● Task brief: Below are some entries. Work out how many of their lines hold the word "label", and write that number alone.

● Exercise materials:
----------------------------------------

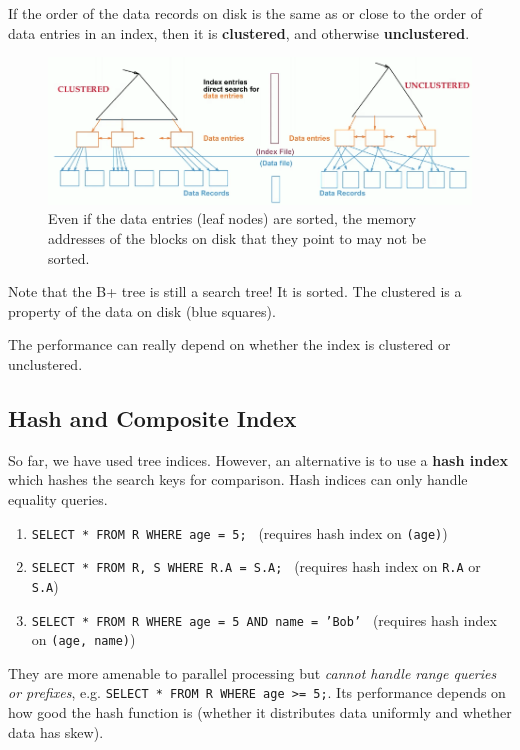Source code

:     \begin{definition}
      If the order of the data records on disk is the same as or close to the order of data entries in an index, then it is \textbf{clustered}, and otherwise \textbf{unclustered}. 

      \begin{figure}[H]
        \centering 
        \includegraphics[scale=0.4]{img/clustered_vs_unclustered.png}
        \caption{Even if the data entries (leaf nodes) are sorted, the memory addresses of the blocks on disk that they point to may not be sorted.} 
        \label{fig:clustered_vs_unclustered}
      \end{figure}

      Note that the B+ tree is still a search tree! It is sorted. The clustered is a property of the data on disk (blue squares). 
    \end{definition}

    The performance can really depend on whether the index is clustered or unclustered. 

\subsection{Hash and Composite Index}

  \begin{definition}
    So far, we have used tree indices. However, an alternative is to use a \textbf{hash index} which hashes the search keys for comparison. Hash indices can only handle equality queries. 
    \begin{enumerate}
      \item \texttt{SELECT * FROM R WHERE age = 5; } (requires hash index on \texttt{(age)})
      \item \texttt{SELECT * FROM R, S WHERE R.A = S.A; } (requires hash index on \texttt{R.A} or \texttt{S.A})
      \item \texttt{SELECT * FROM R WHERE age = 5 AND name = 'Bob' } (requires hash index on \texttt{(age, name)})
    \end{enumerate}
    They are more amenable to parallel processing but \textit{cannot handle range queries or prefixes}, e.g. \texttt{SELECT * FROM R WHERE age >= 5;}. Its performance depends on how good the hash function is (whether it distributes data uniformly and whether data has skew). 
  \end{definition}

----------------------------------------

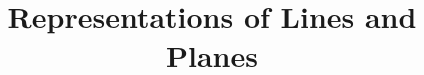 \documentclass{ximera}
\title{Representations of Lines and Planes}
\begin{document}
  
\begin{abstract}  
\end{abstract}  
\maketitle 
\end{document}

----------------------------------------

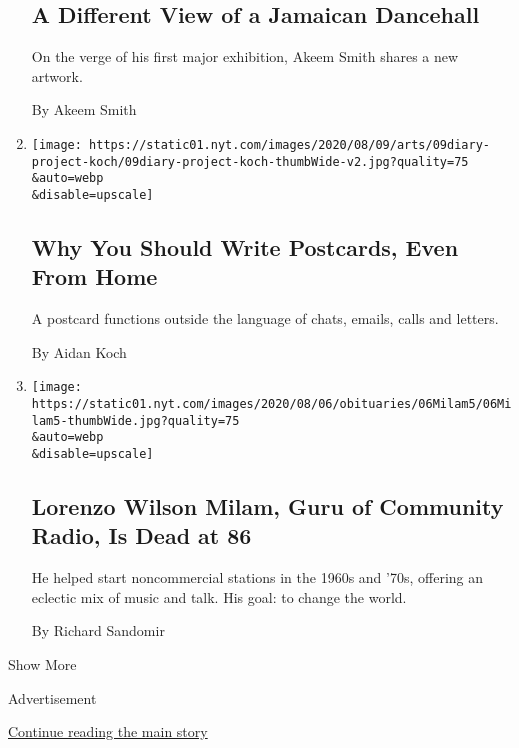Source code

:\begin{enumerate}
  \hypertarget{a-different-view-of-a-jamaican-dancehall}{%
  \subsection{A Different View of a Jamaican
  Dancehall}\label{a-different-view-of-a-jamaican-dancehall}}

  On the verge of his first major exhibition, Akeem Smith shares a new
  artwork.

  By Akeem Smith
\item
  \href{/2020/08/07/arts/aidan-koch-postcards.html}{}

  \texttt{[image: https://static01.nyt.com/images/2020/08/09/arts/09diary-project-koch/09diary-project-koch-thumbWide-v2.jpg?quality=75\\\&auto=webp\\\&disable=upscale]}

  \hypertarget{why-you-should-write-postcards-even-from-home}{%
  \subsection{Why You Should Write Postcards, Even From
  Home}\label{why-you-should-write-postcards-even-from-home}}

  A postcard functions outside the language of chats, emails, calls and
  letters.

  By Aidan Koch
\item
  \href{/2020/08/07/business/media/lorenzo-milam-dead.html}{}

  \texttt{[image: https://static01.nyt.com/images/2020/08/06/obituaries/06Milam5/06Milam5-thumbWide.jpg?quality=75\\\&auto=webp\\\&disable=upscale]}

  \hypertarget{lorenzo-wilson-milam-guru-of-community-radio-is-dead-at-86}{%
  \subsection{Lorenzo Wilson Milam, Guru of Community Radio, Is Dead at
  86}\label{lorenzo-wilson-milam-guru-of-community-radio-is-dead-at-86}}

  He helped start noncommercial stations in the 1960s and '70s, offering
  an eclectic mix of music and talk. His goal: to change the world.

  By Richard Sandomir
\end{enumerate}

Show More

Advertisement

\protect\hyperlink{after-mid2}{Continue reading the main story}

----------------------------------------

● Result of the exercise: 4